The mighty dollar is losing its luster as it declines for the second day in a row. This time the weakness is not caused by only profit taking although it contributed to the sell-off. The real driver of the pullback is disappointing U.S. data. Following this morning’s economic reports, the EUR/USD broke above 1.30 and USD/JPY tested 101. U.S. stock futures gave up their earlier gains and traded lower at the open. While we don’t feel that the data was terrible enough to warrant this reaction in currencies and equities, the long dollar / long stock trade is getting crowded and any piece of bad news was enough reason for investors to bail.
First quarter GDP growth was revised down to 2.4% from 2.5% as lower government spending and weaker inventory rebuilding offset stronger personal consumption. U.S. jobless claims also rose to 354K from 344K and continuing claims reached 2.986 million, up from 2.923 million. While they missed expectations, these economic reports don’t take the country off the road to recovery. While the economy grew less than expected in the first quarter, consumer consumption saw its biggest gain since the fourth quarter of 2010. Healthy U.S. demand should eventually lead to faster inventory replenishment and stronger underlying growth. Jobless claims increased but the absolute amount of claims filed is still relatively low and consistent with a continued labor market recovery. We feel that in due time, investors will realize that the Fed’s plans for tapering asset purchases won’t change because of today’s economic reports.
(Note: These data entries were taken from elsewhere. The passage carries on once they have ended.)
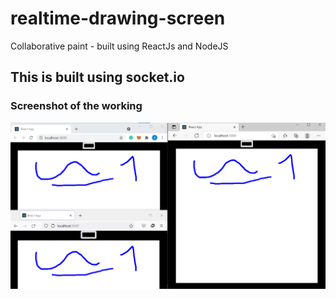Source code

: # realtime-drawing-screen
Collaborative paint - built using ReactJs and NodeJS

## This is built using socket.io

### Screenshot of the working
![](result.png)

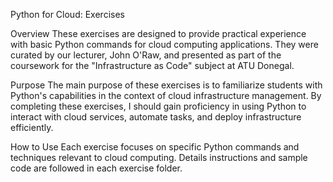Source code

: Python for Cloud: Exercises 

Overview
These exercises are designed to provide practical experience with basic Python commands for cloud computing applications. They were curated by our lecturer, John O'Raw, and presented as part of the coursework for the "Infrastructure as Code" subject at ATU Donegal.

Purpose
The main purpose of these exercises is to familiarize students with Python's capabilities in the context of cloud infrastructure management. By completing these exercises, I should gain proficiency in using Python to interact with cloud services, automate tasks, and deploy infrastructure efficiently.

How to Use
Each exercise focuses on specific Python commands and techniques relevant to cloud computing. Details instructions and sample code are followed in each exercise folder.
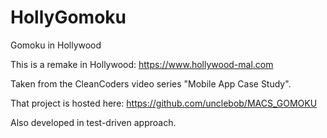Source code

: # HollyGomoku
Gomoku in Hollywood

This is a remake in Hollywood: https://www.hollywood-mal.com

Taken from the CleanCoders video series "Mobile App Case Study".

That project is hosted here: https://github.com/unclebob/MACS_GOMOKU

Also developed in test-driven approach.
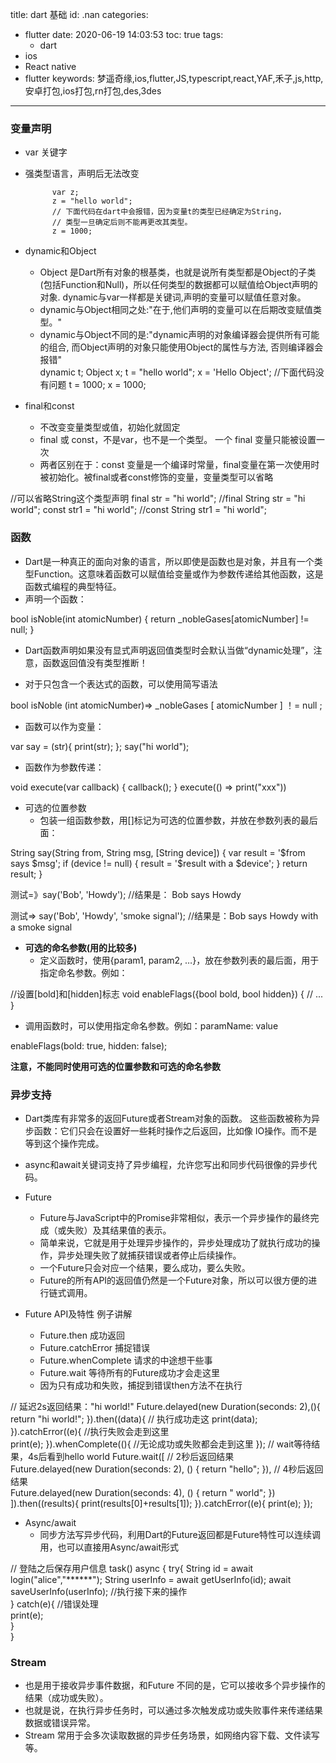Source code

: title: dart 基础
id: .nan
categories:
  - flutter
date: 2020-06-19 14:03:53
toc: true
tags: 
	- dart
  - ios
  - React native
  - flutter
keywords: 梦遥奇缘,ios,flutter,JS,typescript,react,YAF,禾子,js,http,安卓打包,ios打包,rn打包,des,3des
---


### 变量声明
+ var 关键字
+ 强类型语言，声明后无法改变

            var z;
            z = "hello world";
            // 下面代码在dart中会报错，因为变量t的类型已经确定为String，
            // 类型一旦确定后则不能再更改其类型。
            z = 1000;
            
+ dynamic和Object
    + Object 是Dart所有对象的根基类，也就是说所有类型都是Object的子类(包括Function和Null)，所以任何类型的数据都可以赋值给Object声明的对象. dynamic与var一样都是关键词,声明的变量可以赋值任意对象。 
    + dynamic与Object相同之处:"在于,他们声明的变量可以在后期改变赋值类型。"
    + dynamic与Object不同的是:"dynamic声明的对象编译器会提供所有可能的组合, 而Object声明的对象只能使用Object的属性与方法, 否则编译器会报错"         
 dynamic t;
 Object x;
 t = "hello world";
 x = 'Hello Object';
 //下面代码没有问题
 t = 1000;
 x = 1000;
 
 + final和const
     + 不改变变量类型或值，初始化就固定
     + final 或 const，不是var，也不是一个类型。 一个 final 变量只能被设置一次
     + 两者区别在于：const 变量是一个编译时常量，final变量在第一次使用时被初始化。被final或者const修饰的变量，变量类型可以省略

//可以省略String这个类型声明
final str = "hi world";
//final String str = "hi world"; 
const str1 = "hi world";
//const String str1 = "hi world";

### 函数

+ Dart是一种真正的面向对象的语言，所以即使是函数也是对象，并且有一个类型Function。这意味着函数可以赋值给变量或作为参数传递给其他函数，这是函数式编程的典型特征。
+ 声明一个函数：

bool isNoble(int atomicNumber) {
  return _nobleGases[atomicNumber] != null;
}

+ Dart函数声明如果没有显式声明返回值类型时会默认当做“dynamic处理”，注意，函数返回值没有类型推断！

+ 对于只包含一个表达式的函数，可以使用简写语法

bool isNoble (int atomicNumber)=> _nobleGases [ atomicNumber ] ！= null ;

+ 函数可以作为变量：

var say = (str){
  print(str);
};
say("hi world");

+ 函数作为参数传递：

void execute(var callback) {
    callback();
}
execute(() => print("xxx"))

+ 可选的位置参数
    + 包装一组函数参数，用[]标记为可选的位置参数，并放在参数列表的最后面：

String say(String from, String msg, [String device]) {
  var result = '$from says $msg';
  if (device != null) {
    result = '$result with a $device';
  }
  return result;
}

测试=》say('Bob', 'Howdy'); //结果是： Bob says Howdy

测试=> say('Bob', 'Howdy', 'smoke signal'); //结果是：Bob says Howdy with a smoke signal

+ **可选的命名参数(用的比较多)**
    + 定义函数时，使用{param1, param2, …}，放在参数列表的最后面，用于指定命名参数。例如：

//设置[bold]和[hidden]标志
void enableFlags({bool bold, bool hidden}) {
    // ... 
}

+ 调用函数时，可以使用指定命名参数。例如：paramName: value

enableFlags(bold: true, hidden: false);

**注意，不能同时使用可选的位置参数和可选的命名参数**

### 异步支持

+ Dart类库有非常多的返回Future或者Stream对象的函数。 这些函数被称为异步函数：它们只会在设置好一些耗时操作之后返回，比如像 IO操作。而不是等到这个操作完成。

+ async和await关键词支持了异步编程，允许您写出和同步代码很像的异步代码。

+ Future
    - Future与JavaScript中的Promise非常相似，表示一个异步操作的最终完成（或失败）及其结果值的表示。
    - 简单来说，它就是用于处理异步操作的，异步处理成功了就执行成功的操作，异步处理失败了就捕获错误或者停止后续操作。
    - 一个Future只会对应一个结果，要么成功，要么失败。
    -  Future的所有API的返回值仍然是一个Future对象，所以可以很方便的进行链式调用。

+ Future API及特性 例子讲解
    - Future.then  成功返回
    - Future.catchError 捕捉错误
    - Future.whenComplete 请求的中途想干些事
    - Future.wait 等待所有的Future成功才会走这里
    - 因为只有成功和失败，捕捉到错误then方法不在执行

// 延迟2s返回结果："hi world!"
Future.delayed(new Duration(seconds: 2),(){
   return "hi world!";
}).then((data){
    // 执行成功走这
   print(data);
}).catchError((e){
   //执行失败会走到这里  
   print(e);
}).whenComplete((){
   //无论成功或失败都会走到这里
});
// wait等待结果，4s后看到hello world
Future.wait([
  // 2秒后返回结果  
  Future.delayed(new Duration(seconds: 2), () {
    return "hello";
  }),
  // 4秒后返回结果  
  Future.delayed(new Duration(seconds: 4), () {
    return " world";
  })
]).then((results){
  print(results[0]+results[1]);
}).catchError((e){
  print(e);
});

+ Async/await
    + 同步方法写异步代码，利用Dart的Future返回都是Future特性可以连续调用，也可以直接用Async/await形式

// 登陆之后保存用户信息
task() async {
   try{
    String id = await login("alice","******");
    String userInfo = await getUserInfo(id);
    await saveUserInfo(userInfo);
    //执行接下来的操作   
   } catch(e){
    //错误处理   
    print(e);   
   }  
}

### Stream
+  也是用于接收异步事件数据，和Future 不同的是，它可以接收多个异步操作的结果（成功或失败）。 
+  也就是说，在执行异步任务时，可以通过多次触发成功或失败事件来传递结果数据或错误异常。 
+  Stream 常用于会多次读取数据的异步任务场景，如网络内容下载、文件读写等。

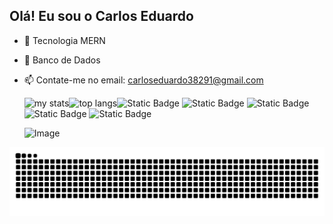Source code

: ## Olá! Eu sou o Carlos Eduardo

- 🌱 Tecnologia MERN
- 🤔 Banco de Dados
- 📫 Contate-me no email: carloseduardo38291@gmail.com

  <img alt="my stats" align="left" widht="47%" src="https://github-readme-stats.vercel.app/api?username=carlostakeshita&show_icons=true&theme=tokyonight"/>
  <img alt="top langs" align="left" widht="47%" src="https://github-readme-stats.vercel.app/api/top-langs/?username=carlostakeshita&&show_icons=true&theme=tokyonight&layout=compact"/>


  ![Static Badge](https://img.shields.io/badge/JavaScript-orange?style=for-the-badge&logo=javascript)
  ![Static Badge](https://img.shields.io/badge/Mysql-yellow?style=for-the-badge&logo=Mysql)
  ![Static Badge](https://img.shields.io/badge/HTML5-purple?style=for-the-badge&logo=HTML5)
  ![Static Badge](https://img.shields.io/badge/CSS-blue?style=for-the-badge&logo=CSS)
  ![Static Badge](https://img.shields.io/badge/Node.js-green?style=for-the-badge&logo=Node.js)

  ![Image](https://github.com/user-attachments/assets/abf2e874-7f7b-4b2a-a739-05b0409f8e03)

<picture>
  <source media="(prefers-color-scheme: dark)" srcset="https://raw.githubusercontent.com/carlostakeshita/carlostakeshita/output/github-contribution-grid-snake-dark.svg">
  <source media="(prefers-color-scheme: light)" srcset="https://raw.githubusercontent.comcarlostakeshita/carlostakeshita/output/github-contribution-grid-snake.svg">
  <img alt="github contribution grid snake animation" src="https://raw.githubusercontent.com/carlostakeshita/carlostakeshita/output/github-contribution-grid-snake.svg">
</picture>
However there is a lot of uncertainty in the equity and currency markets. The Nikkei plunged 5% overnight and while the volatility is contained in Asia for the time being, it is making U.S. investors nervous. Between the volatility in Asian markets and threat of less stimulus from the Federal Reserve it may be difficult for the S&P 500 to make new highs. The following chart shows the correlation between the SPX and NKY. If Japanese stocks continue to fall it could indirectly trigger a top in U.S. markets as uncertainty spreads around the world. For USD/JPY, a top in stocks accompanied by continued selling of foreign bonds leaves 103.74 as the near term top. Further gains would now require additional action by the Bank of Japan.